Example 3.26. List Comprehensions in buildConnectionString, Step by Step

>>> params = {"server":"mpilgrim", "database":"master", "uid":"sa", "pwd":"secret"}
>>> params.items()
[('server', 'mpilgrim'), ('uid', 'sa'), ('database', 'master'), ('pwd', 'secret')]
>>> [k for k, v in params.items()]                1
['server', 'uid', 'database', 'pwd']
>>> [v for k, v in params.items()]                2
['mpilgrim', 'sa', 'master', 'secret']
>>> ["%s=%s" % (k, v) for k, v in params.items()] 3
['server=mpilgrim', 'uid=sa', 'database=master', 'pwd=secret']
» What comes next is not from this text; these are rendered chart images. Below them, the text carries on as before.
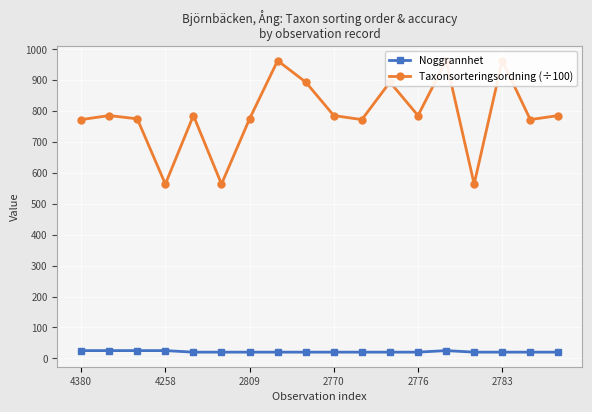

True or false: Noggrannhet and Taxonsorteringsordning (÷100) cross at least once.

False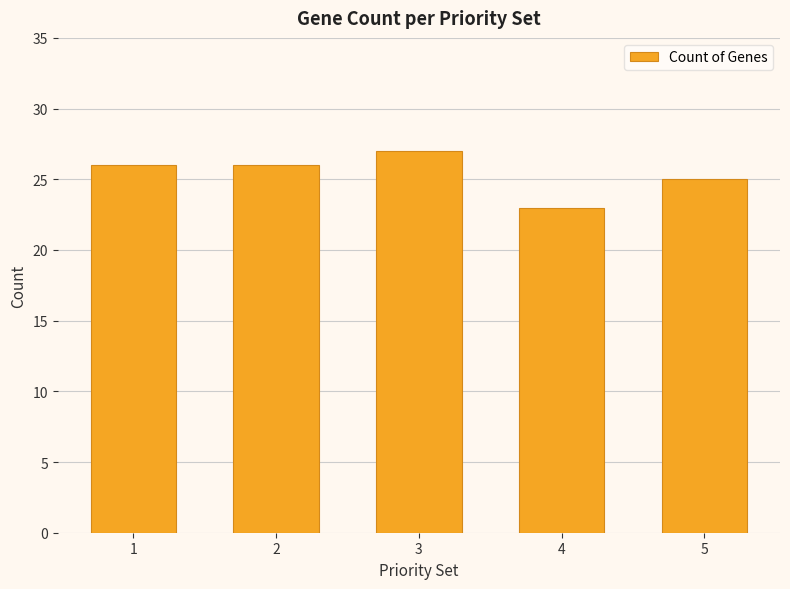

What is the value of the 4th bar from the left?

23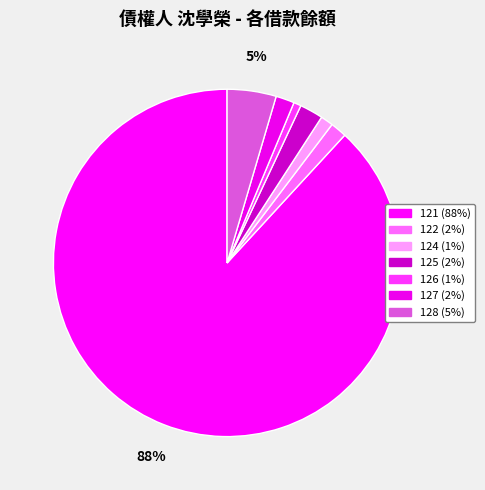

How many segments does this pie chart have?

7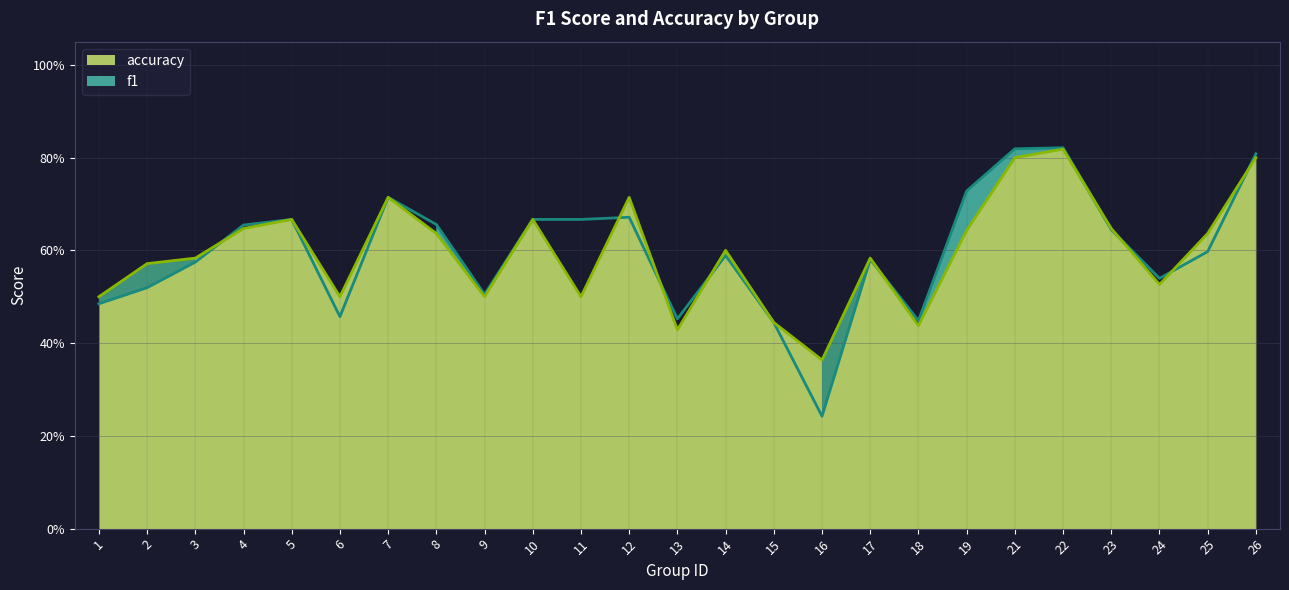

Count the number of categories in the chart.

25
1 Note that you're using two variables to iterate through the params.items() list. This is another use of multi-variable assignment. The first element of params.items() is ('server', 'mpilgrim'), so in the first iteration of the list comprehension, k will get 'server' and v will get 'mpilgrim'. In this case, you're ignoring the value of v and only including the value of k in the returned list, so this list comprehension ends up being equivalent to params.keys().
2 Here you're doing the same thing, but ignoring the value of k, so this list comprehension ends up being equivalent to params.values().
3 Combining the previous two examples with some simple string formatting, you get a list of strings that include both the key and value of each element of the dictionary. This looks suspiciously like the output of the program. All that remains is to join the elements in this list into a single string.